Mehr Senioren, weniger Fachkräfte und wachsender Druck auf Pflege und Versorgung: Der demografische Wandel ist längst Realität. Zwischen Herausforderungen und Lösungsansätzen.
Deutschland altert schneller, als viele Debatten vermuten lassen. Bereits heute leben hierzulande mehr als 18 Millionen Menschen, die älter als 67 Jahre sind. Nach Prognosen des Statistischen Bundesamtes wird ihre Zahl bis Mitte der 2030er-Jahre deutlich über 20 Millionen steigen. Gleichzeitig nimmt die Zahl der Menschen im erwerbsfähigen Alter ab. Weltweit zeigt sich derselbe Trend: Nach Angaben der Vereinten Nationen wird sich die Zahl der über 65-Jährigen bis 2050 auf mehr als 1,5 Milliarden Menschen verdoppeln. Der demografische Wandel ist damit keine abstrakte Zukunftsfrage mehr, sondern Realität. Mit dieser Entwicklung wächst der Druck auf Pflege, Gesundheitssysteme und soziale Infrastruktur. Mehr ältere Menschen bedeuten mehr Bedarf an Unterstützung, medizinischer Versorgung, barrierefreiem Wohnen und verlässlichen Hilfsangeboten. Zugleich fehlen Fachkräfte, Angehörige geraten an Belastungsgrenzen, und viele Einrichtungen kämpfen mit Bürokratie sowie steigenden Kosten. Die Frage ist längst nicht mehr, ob gehandelt werden muss, sondern wie schnell. Passend zum Tag der Pflege widmet sich das Titelthema einem Bereich, der für den gesellschaftlichen Zusammenhalt von zentraler Bedeutung ist.

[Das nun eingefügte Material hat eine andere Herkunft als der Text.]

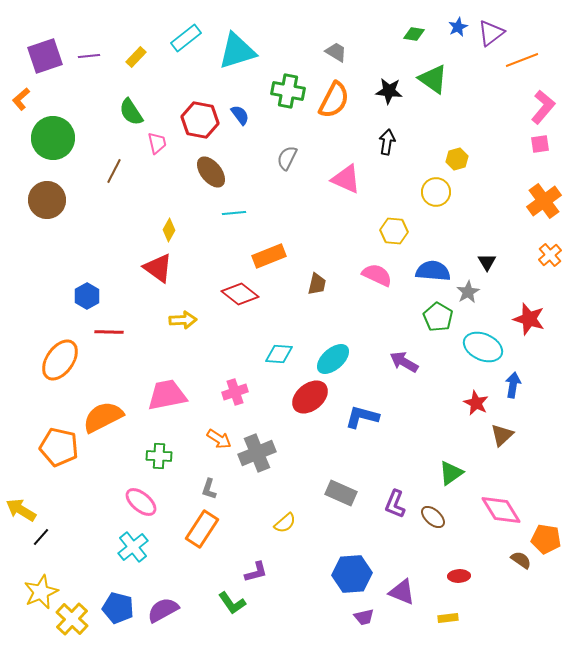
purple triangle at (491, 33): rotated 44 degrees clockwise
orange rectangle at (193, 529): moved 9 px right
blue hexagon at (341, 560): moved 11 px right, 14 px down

Mehr Bedarf an Unterstützung
Im Mittelpunkt stehen nicht nur Defizite und Reformbedarf, sondern auch Menschen, die Verantwortung übernehmen, Strukturen aufrechterhalten und neue Wege entwickeln. Jürgen Nieser von der Arbeiterwohlfahrt spricht über soziale Teilhabe im Alter, über Einsamkeit, Begegnung und die Bedeutung verlässlicher Angebote im Alltag. Seine Einschätzung zeigt, dass Lebensqualität im Alter weit über Pflege und Versorgung hinausgeht. Heike Johann schildert die Realität ambulanter Pflege zwischen engen Zeitfenstern, wachsender Bürokratie und dem Anspruch, dem Menschen in seiner Würde zu begegnen. Deutlich wird, wie sehr gute Versorgung von funktionierenden Rahmenbedingungen abhängt und warum Zeit dabei ein entscheidender Faktor bleibt. Chantal Ostermann, Vorsitzende des Vereins proud to care, spricht über Anerkennung, Nachwuchsgewinnung und das öffentliche Bild eines Berufsfeldes, ohne das nichts funktionieren würde. Zugleich gibt sie als Geschäftsführerin Einblicke in die Landhaus-Seniorenwohngemeinschaften und damit in moderne Wohnformen, die Betreuung, Selbstständigkeit und Gemeinschaft neu verbinden. Auch die politische Perspektive gehört dazu. Reformen, Finanzierung, Personalgewinnung und Entbürokratisierung entscheiden mit darüber, ob Versorgung weiter unter Druck gerät. Pflege ist mehr als ein System. Sie ist Ausdruck davon, wie eine Gesellschaft Verantwortung übernimmt.